Hardwired for Survival with Dr. Ellen Vora
I am fascinated by evolutionary biology and how evolution has created us to be a certain type of species that exhibits certain traits. But the issue is we’ve created a society where those traits are so out of place. In her work, Dr. Ellen Vora has identified a few of those misplaced optimizations, with a longer emphasis on the mechanism itself and how it designs us for survival.

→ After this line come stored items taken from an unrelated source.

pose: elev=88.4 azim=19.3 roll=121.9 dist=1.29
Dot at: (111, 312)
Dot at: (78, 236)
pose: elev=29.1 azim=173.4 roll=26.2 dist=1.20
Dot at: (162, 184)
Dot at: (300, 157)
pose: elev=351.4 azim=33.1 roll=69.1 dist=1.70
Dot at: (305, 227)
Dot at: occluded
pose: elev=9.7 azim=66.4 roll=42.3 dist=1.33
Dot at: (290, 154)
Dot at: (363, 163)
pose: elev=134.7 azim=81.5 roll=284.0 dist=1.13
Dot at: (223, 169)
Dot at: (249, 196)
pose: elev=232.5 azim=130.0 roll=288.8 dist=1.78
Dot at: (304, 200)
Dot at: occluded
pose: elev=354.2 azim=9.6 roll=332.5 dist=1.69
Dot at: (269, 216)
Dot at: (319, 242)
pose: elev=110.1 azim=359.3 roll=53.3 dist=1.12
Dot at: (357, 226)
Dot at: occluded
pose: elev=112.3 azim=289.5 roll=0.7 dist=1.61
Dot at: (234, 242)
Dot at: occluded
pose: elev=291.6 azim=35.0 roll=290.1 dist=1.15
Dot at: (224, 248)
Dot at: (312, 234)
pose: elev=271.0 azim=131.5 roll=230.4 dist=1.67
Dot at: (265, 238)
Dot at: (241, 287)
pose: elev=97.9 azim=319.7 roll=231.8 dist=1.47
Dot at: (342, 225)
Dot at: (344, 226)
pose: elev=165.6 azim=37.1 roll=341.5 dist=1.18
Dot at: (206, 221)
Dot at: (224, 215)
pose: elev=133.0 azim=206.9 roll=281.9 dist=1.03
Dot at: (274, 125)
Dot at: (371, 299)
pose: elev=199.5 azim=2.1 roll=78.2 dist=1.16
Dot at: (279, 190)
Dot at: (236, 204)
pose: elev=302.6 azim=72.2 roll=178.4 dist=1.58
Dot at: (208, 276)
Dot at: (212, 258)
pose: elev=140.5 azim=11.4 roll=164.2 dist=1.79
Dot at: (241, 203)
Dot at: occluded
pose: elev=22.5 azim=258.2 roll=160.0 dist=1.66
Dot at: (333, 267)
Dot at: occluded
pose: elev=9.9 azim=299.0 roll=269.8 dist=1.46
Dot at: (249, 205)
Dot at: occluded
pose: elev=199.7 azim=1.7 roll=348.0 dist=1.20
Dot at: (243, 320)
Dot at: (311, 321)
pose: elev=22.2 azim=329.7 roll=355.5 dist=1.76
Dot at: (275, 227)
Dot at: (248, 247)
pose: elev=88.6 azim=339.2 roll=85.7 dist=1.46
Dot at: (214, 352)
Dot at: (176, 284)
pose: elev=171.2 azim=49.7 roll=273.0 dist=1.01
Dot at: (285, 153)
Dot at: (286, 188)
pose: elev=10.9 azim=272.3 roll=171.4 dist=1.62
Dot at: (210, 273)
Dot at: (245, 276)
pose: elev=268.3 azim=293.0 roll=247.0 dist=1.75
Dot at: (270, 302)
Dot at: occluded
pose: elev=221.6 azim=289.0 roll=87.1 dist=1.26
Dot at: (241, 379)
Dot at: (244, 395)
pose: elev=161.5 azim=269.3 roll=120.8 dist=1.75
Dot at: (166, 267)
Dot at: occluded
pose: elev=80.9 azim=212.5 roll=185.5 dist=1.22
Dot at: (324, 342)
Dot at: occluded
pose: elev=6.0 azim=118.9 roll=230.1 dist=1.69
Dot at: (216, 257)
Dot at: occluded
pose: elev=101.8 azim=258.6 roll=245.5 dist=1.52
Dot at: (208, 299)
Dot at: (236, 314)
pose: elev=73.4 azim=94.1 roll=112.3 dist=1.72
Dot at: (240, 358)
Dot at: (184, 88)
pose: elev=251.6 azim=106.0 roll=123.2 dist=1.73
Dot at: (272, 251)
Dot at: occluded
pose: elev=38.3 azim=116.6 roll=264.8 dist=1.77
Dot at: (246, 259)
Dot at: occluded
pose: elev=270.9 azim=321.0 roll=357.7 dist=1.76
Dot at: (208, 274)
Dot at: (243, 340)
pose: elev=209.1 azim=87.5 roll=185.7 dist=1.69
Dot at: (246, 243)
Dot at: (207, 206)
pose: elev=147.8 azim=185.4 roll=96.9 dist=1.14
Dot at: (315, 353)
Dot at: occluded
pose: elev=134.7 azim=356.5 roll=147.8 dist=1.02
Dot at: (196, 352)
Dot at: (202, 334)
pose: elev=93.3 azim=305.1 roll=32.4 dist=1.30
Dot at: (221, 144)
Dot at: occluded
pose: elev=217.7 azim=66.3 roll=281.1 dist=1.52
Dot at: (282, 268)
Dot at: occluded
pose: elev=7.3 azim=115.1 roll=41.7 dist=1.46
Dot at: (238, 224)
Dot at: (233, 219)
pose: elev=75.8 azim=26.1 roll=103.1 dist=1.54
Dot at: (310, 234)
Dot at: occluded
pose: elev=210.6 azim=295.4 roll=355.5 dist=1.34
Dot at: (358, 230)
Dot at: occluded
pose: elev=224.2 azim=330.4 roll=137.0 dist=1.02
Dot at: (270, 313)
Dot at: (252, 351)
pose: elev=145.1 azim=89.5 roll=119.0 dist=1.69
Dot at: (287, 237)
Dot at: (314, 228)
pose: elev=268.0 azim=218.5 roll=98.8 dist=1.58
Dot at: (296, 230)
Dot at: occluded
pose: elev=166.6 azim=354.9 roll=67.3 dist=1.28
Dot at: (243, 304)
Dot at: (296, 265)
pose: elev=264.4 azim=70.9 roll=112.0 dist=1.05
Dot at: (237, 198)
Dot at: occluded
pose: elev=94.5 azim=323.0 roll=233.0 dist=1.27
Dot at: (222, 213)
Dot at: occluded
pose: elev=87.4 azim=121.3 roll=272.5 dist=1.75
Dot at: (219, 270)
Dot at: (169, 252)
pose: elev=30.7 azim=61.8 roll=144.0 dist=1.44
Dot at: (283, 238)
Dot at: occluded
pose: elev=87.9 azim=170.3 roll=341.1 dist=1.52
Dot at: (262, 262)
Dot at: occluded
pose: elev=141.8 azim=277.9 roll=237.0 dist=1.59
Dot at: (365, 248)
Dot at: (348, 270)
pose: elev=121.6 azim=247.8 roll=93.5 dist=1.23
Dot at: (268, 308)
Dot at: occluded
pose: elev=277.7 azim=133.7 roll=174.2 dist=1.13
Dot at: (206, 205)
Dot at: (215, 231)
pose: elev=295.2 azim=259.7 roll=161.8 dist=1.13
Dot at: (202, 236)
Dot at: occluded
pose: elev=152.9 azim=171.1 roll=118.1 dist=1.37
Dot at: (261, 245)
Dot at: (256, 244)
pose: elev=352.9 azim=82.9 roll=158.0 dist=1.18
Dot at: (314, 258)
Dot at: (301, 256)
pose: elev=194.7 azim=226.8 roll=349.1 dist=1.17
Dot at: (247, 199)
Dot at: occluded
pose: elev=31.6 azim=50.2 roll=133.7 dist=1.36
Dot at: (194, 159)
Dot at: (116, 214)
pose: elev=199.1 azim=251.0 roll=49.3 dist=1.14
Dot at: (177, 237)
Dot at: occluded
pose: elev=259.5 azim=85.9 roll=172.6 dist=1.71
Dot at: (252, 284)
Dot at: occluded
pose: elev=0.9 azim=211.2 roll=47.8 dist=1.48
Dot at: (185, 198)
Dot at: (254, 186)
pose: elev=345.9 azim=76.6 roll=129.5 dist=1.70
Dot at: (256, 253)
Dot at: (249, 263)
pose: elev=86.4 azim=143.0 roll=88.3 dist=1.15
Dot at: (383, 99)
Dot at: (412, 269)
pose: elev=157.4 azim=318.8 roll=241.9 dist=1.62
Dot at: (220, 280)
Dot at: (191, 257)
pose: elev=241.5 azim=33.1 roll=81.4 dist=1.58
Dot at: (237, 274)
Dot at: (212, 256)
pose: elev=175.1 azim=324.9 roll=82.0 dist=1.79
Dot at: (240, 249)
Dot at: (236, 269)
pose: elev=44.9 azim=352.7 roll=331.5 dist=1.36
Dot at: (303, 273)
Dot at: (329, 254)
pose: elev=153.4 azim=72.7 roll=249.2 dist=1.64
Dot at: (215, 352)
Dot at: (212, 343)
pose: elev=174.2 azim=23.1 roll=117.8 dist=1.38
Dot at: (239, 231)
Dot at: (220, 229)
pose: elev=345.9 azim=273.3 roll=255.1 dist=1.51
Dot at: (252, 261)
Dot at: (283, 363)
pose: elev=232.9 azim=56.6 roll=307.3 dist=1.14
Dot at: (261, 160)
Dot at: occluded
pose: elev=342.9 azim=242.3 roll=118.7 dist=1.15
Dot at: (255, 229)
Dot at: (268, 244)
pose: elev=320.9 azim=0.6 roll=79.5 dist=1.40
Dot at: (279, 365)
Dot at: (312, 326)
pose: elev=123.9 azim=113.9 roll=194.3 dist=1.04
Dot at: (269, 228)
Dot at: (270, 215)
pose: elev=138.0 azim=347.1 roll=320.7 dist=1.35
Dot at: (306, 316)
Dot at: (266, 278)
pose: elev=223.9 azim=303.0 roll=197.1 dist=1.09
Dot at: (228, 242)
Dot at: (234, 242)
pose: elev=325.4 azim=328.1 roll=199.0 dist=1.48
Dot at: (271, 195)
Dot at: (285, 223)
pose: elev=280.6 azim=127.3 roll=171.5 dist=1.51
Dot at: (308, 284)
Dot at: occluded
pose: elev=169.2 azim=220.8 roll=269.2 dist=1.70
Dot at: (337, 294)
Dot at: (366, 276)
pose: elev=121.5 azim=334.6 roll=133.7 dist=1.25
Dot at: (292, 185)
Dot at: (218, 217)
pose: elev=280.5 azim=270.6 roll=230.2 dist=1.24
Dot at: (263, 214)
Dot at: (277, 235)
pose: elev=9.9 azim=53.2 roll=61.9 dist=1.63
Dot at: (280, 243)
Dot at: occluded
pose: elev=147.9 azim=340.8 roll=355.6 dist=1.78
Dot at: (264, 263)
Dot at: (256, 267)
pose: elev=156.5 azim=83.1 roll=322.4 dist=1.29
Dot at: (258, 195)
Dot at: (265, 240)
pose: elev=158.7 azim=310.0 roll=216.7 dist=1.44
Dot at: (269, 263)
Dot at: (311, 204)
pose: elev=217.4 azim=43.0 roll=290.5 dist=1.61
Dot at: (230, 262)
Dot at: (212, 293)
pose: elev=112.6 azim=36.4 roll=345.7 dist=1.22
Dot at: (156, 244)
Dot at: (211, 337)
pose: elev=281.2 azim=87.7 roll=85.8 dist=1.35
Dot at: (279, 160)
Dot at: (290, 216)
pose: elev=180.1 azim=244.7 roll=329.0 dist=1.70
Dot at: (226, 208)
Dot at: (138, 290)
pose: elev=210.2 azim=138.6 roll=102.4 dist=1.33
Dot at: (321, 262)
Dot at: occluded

"There's three things that are adaptive in the past that are really maladaptive these days. One of them is that we want to be lazy, another is that we really enjoy calorie dense food, and the other is that we're hardwired for survival - Which is a really good design on a savannah where 99% of the time you're not particularly stressed but 1% of the time it's life or death. We live in this flipped script now where we are chronic low-grade stress all the time, and it's not so life or death for the most part. We're sort of designed to be hypervigilant in anticipating negative consequences and to be obsessed about that. There's not survival advantage to being hardwired to be chill. I think the more that we can surrender and trust and show up and say 'all I can do is do my best and then I release the outcome, I don't control that part' then that's the way to push back against our hardwiring for survival."
All of the cognitive biases we have, and the predispositions, and subconscious behaviors were all created as a result of what helped us survive evolutionarily as humans. And as Dr. Vora pointed out one of the most maladaptive forms of that is our stress response. In order to combat our natural physiological tendencies to perceive threats and our hyperactive fight or flight sympathetic nervous systems, we need to detach ourselves from the results and accept them as they are rather than obsess on how we can influence the outcome.